Hypura: Run LLMs Larger Than Your Mac's Memory Using Storage-Aware Scheduling

Breaking the Memory Barrier on Apple Silicon

Hypura is a new open-source tool that enables running LLMs that exceed a Mac's physical memory by intelligently placing model tensors across GPU, RAM, and NVMe storage tiers based on access patterns and hardware capabilities.

The Problem

Consumer Apple Silicon Macs have fast unified memory and NVMe storage, but limited capacity. A 32 GB M1 Max cannot natively load a 40 GB model — the OS swap-thrashes until the OOM killer intervenes. Standard llama.cpp simply crashes on models that exceed available memory.

How Hypura Works

Hypura reads the GGUF model file, profiles your hardware (GPU working set, RAM, NVMe bandwidth), and solves a placement optimization that assigns every tensor to the optimal tier:

GPU (Metal) — Attention layers, norms, embeddings. Fastest access, limited by recommendedMaxWorkingSetSize.

RAM — Overflow for frequently accessed tensors not on GPU.

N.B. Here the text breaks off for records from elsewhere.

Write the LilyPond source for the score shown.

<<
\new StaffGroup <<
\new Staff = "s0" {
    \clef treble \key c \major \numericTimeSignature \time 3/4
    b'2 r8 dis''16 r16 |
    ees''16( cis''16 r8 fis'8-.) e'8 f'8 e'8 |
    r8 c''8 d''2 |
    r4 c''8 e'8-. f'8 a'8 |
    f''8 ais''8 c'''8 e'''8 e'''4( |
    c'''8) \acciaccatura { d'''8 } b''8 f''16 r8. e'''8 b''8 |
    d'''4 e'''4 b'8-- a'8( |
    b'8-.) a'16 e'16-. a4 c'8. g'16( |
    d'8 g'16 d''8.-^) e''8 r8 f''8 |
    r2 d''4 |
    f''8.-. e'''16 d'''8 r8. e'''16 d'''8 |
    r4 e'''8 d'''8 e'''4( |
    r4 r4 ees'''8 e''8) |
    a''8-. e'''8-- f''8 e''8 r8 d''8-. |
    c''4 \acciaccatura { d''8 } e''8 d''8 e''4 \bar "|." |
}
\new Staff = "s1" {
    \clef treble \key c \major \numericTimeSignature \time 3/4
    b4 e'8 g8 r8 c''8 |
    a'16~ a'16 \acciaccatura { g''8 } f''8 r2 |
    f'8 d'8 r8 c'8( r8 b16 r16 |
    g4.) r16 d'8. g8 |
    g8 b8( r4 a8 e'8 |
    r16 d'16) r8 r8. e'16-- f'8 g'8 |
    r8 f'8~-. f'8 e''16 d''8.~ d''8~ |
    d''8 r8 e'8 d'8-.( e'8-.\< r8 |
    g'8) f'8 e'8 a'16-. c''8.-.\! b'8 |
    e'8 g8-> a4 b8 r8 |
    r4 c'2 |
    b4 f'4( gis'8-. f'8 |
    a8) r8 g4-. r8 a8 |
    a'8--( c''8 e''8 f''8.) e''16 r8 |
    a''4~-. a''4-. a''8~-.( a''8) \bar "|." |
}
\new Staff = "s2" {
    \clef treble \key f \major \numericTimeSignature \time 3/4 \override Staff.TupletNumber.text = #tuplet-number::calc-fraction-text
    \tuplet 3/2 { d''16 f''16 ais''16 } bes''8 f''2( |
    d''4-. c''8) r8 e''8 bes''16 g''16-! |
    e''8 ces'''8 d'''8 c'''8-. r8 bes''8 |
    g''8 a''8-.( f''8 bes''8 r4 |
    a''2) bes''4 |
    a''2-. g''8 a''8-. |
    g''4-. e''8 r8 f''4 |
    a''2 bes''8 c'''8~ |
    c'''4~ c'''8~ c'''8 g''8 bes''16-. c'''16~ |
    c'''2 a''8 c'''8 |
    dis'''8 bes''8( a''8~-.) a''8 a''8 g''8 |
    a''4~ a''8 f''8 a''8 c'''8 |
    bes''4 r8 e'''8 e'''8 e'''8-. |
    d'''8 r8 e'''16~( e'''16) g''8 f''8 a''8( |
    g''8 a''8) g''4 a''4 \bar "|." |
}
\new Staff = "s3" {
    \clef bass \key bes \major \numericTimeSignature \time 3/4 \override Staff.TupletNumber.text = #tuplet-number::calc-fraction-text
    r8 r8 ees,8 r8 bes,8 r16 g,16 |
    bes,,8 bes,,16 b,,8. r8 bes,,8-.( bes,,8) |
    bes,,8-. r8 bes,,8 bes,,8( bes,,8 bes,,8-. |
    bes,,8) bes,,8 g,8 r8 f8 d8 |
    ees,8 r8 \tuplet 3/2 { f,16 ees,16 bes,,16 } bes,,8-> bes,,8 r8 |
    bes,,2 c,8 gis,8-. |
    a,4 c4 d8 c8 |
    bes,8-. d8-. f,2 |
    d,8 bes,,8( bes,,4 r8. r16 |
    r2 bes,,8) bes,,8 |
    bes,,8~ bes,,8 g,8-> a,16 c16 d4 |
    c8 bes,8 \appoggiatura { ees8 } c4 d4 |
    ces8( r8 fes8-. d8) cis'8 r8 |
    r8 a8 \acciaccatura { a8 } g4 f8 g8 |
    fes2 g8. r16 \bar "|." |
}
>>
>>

NVMe — Dense FFN weights (~60% of model size) stream from NVMe through a dynamically-sized pool buffer.

Key Innovations

• MoE expert optimization: Only 2 of 8 experts fire per token in MoE models. Router interception identifies selected experts and loads only needed strides from NVMe (75% I/O reduction)
• Neuron cache: Tracks loaded expert slices across tokens, achieving 99.5% hit rate from temporal locality
• Co-activation tracking: Predicts which experts will fire next for speculative prefetch
• Models that fit in memory run at full Metal GPU speed with zero overhead

Benchmarks

• 31 GB Mixtral 8x7B on 32 GB Mac Mini → 2.2 tok/s
• 40 GB Llama 70B on 32 GB Mac → 0.3 tok/s
• Both would crash vanilla llama.cpp

Significance

Hypura democratizes large model inference by making it possible to run frontier-scale models on consumer hardware. For researchers, developers, and enthusiasts who can't afford $10,000+ GPU servers, this opens up new possibilities for local AI experimentation.